(Entries taken from a collection)
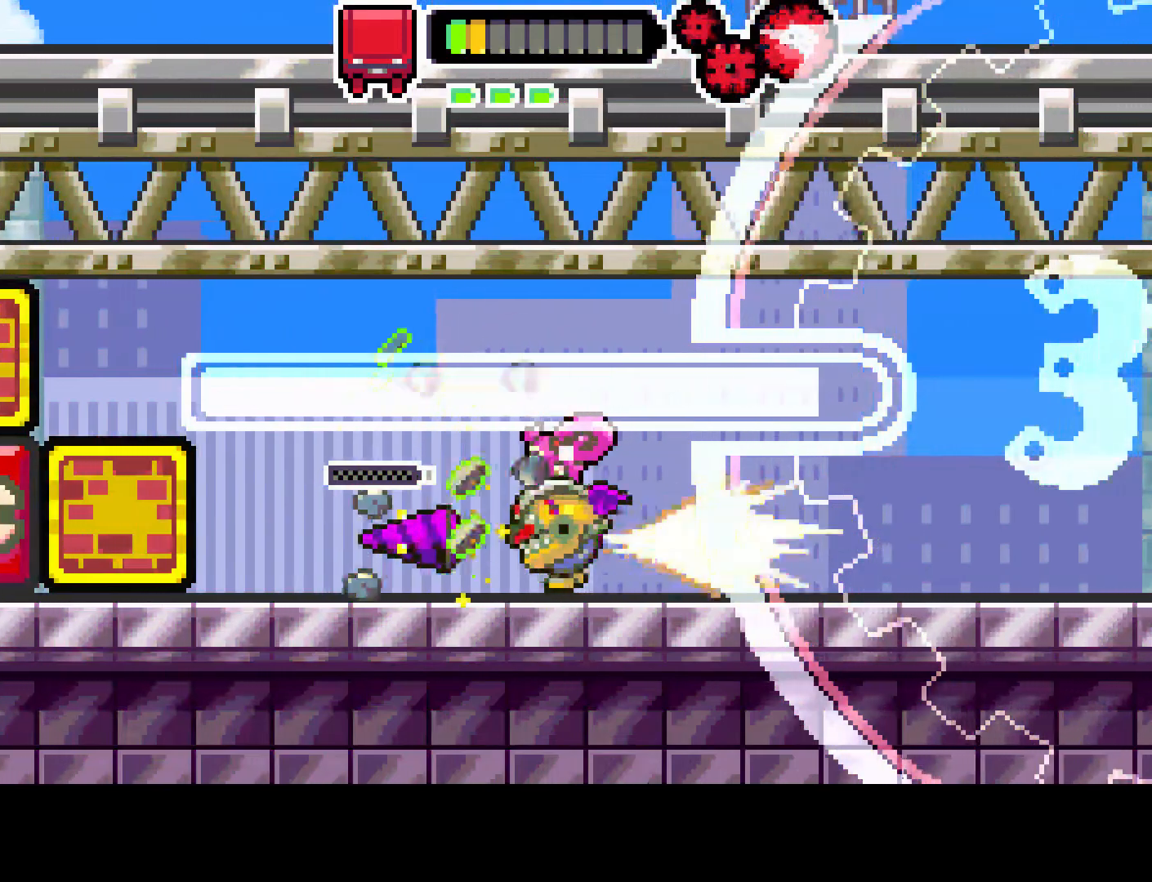
{"buttons": ["R1", "DPAD_LEFT"], "left_stick": "center", "right_stick": "center", "events": []}
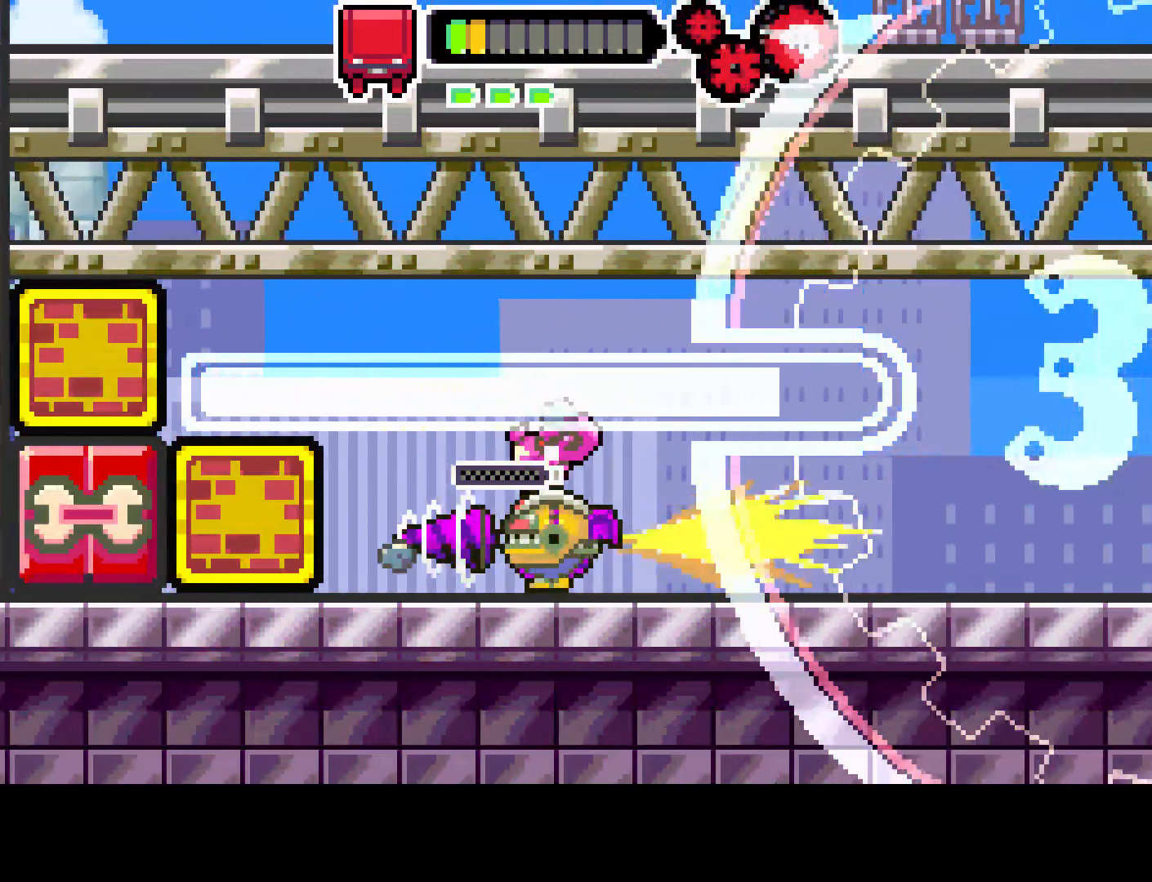
{"buttons": ["R1", "DPAD_LEFT"], "left_stick": "center", "right_stick": "center", "events": []}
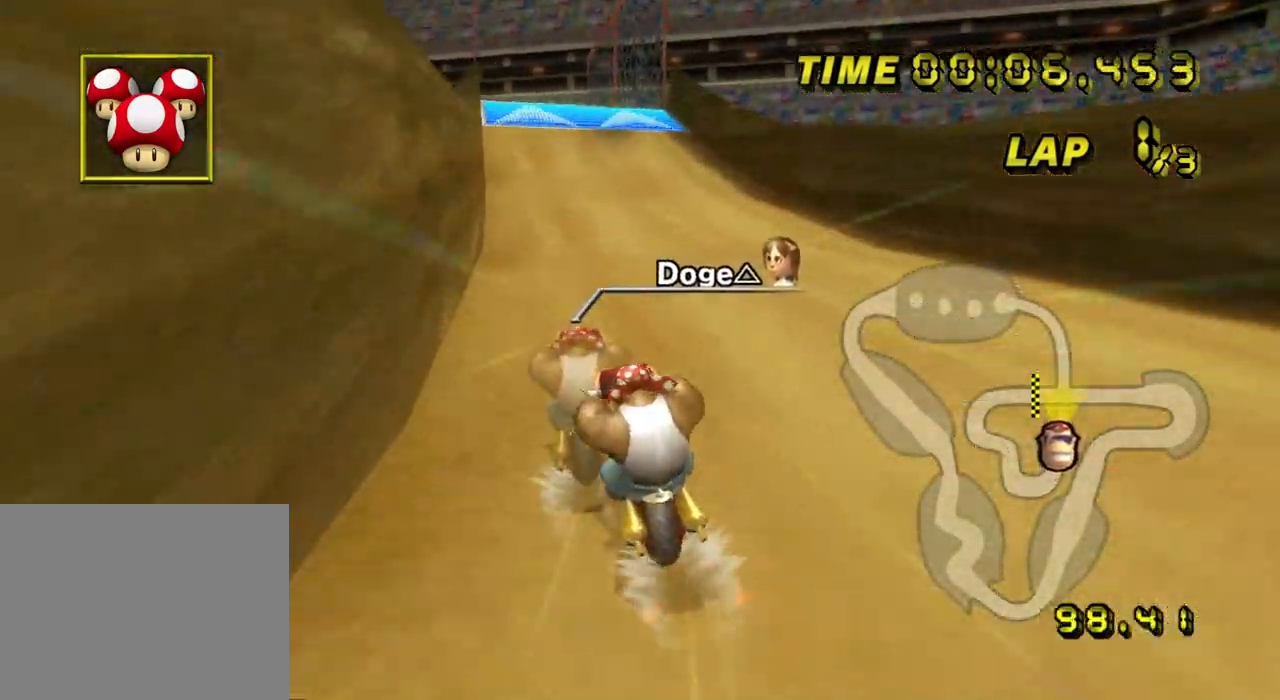
Gameplay with a controller (Nintendo layout); each line is a JSON object with the inputs held at the frame after it. "events" lists button and stick changes between this image and that frame as [ms after this image, input, new state], when the widget could be followed in between. Not read: B L3 R3 X Y Z.
{"buttons": ["A"], "left_stick": "center", "events": [[201, "left_stick", "right"], [351, "left_stick", "center"]]}
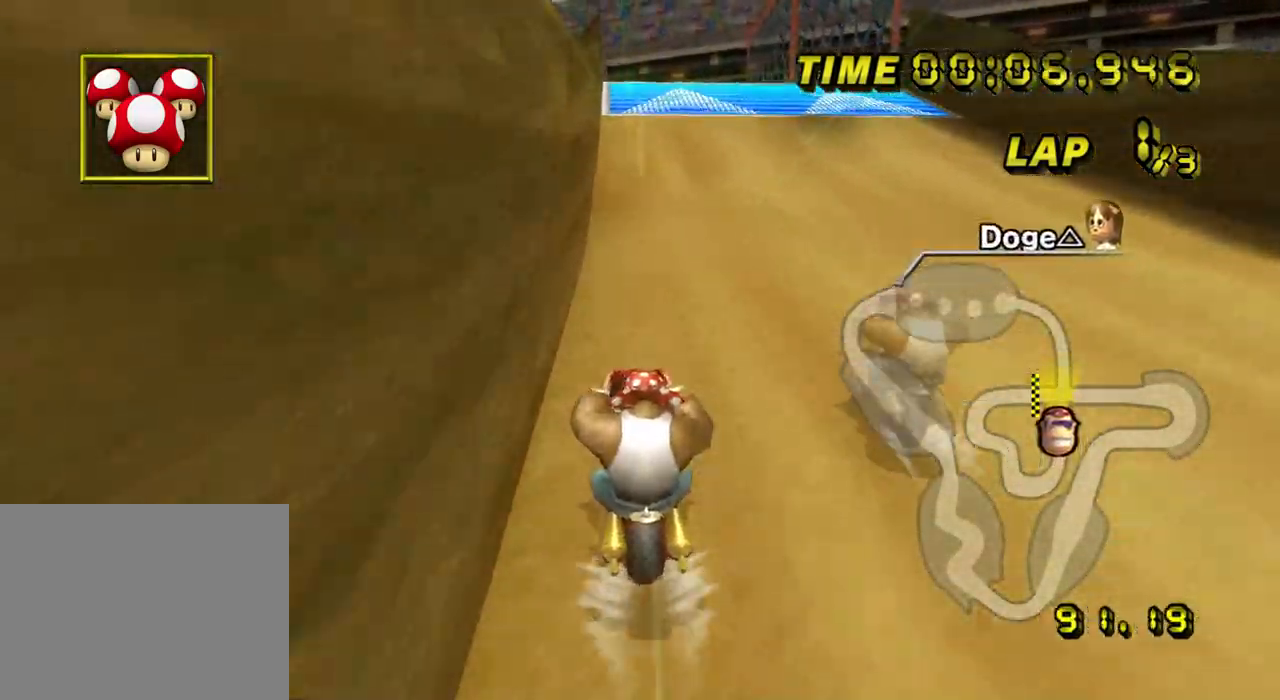
{"buttons": ["A"], "left_stick": "center", "events": [[17, "left_stick", "right"], [133, "left_stick", "center"]]}
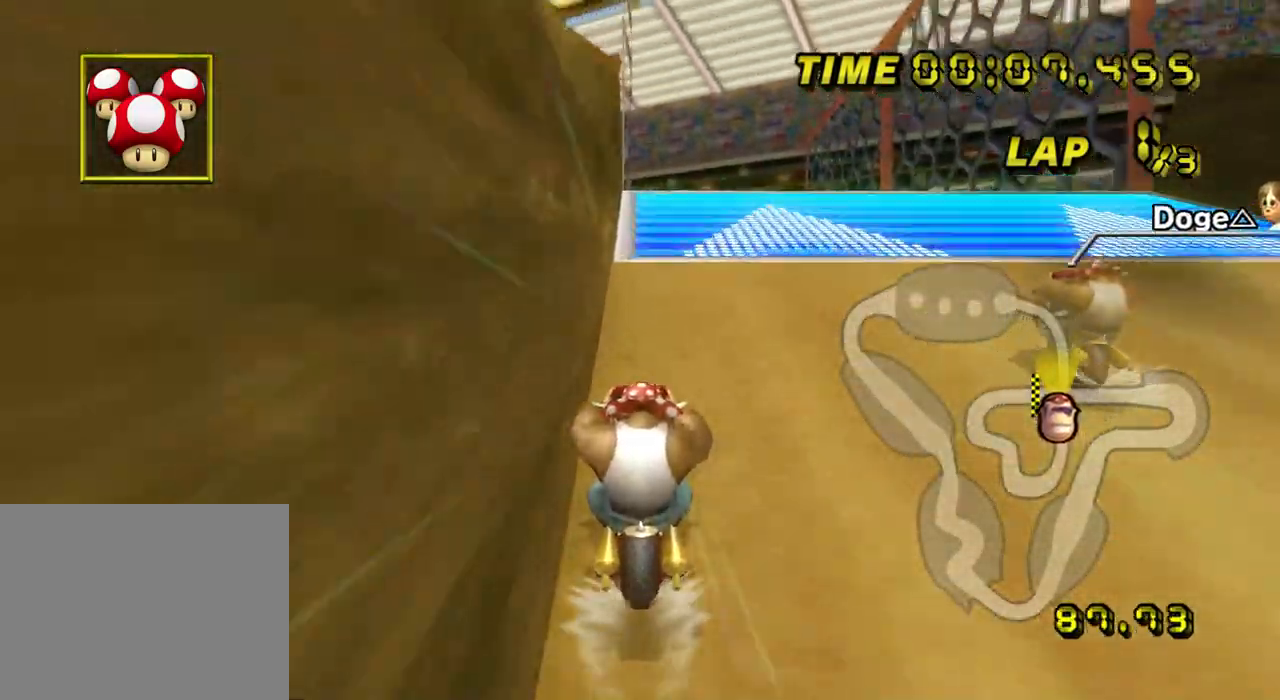
{"buttons": ["A", "DPAD_DOWN"], "left_stick": "down-left", "events": [[251, "left_stick", "right"], [351, "left_stick", "center"], [401, "left_stick", "down-left"], [501, "DPAD_DOWN", "down"]]}
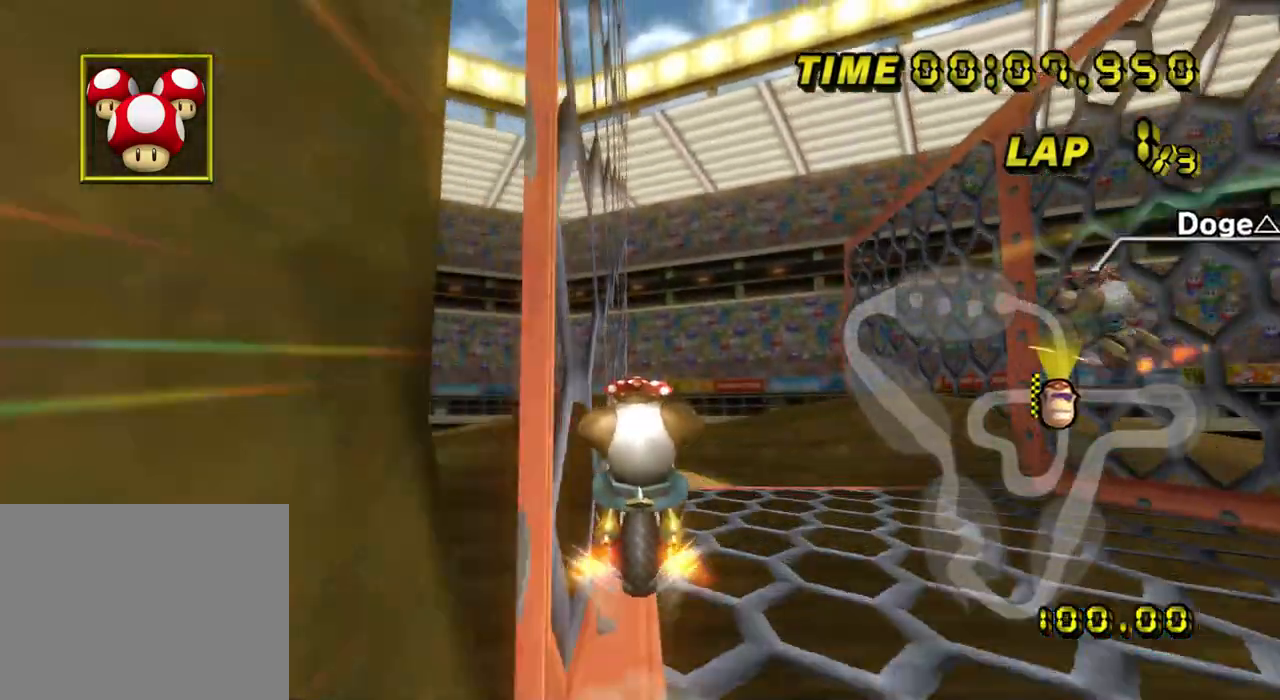
{"buttons": ["A"], "left_stick": "down-left", "events": [[33, "DPAD_DOWN", "up"]]}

** Exercise prompt **
The entries above need to be transcribed word for word, and the pictures stay out.

** Answer area **
{"buttons": ["R1", "DPAD_LEFT"], "left_stick": "center", "right_stick": "center", "events": []}
{"buttons": ["R1", "DPAD_LEFT"], "left_stick": "center", "right_stick": "center", "events": []}
Gameplay with a controller (Nintendo layout); each line is a JSON object with the inputs held at the frame after it. "events" lists button and stick changes between this image and that frame as [ms after this image, input, new state], when the widget could be followed in between. Not read: B L3 R3 X Y Z.
{"buttons": ["A"], "left_stick": "center", "events": [[201, "left_stick", "right"], [351, "left_stick", "center"]]}
{"buttons": ["A"], "left_stick": "center", "events": [[17, "left_stick", "right"], [133, "left_stick", "center"]]}
{"buttons": ["A", "DPAD_DOWN"], "left_stick": "down-left", "events": [[251, "left_stick", "right"], [351, "left_stick", "center"], [401, "left_stick", "down-left"], [501, "DPAD_DOWN", "down"]]}
{"buttons": ["A"], "left_stick": "down-left", "events": [[33, "DPAD_DOWN", "up"]]}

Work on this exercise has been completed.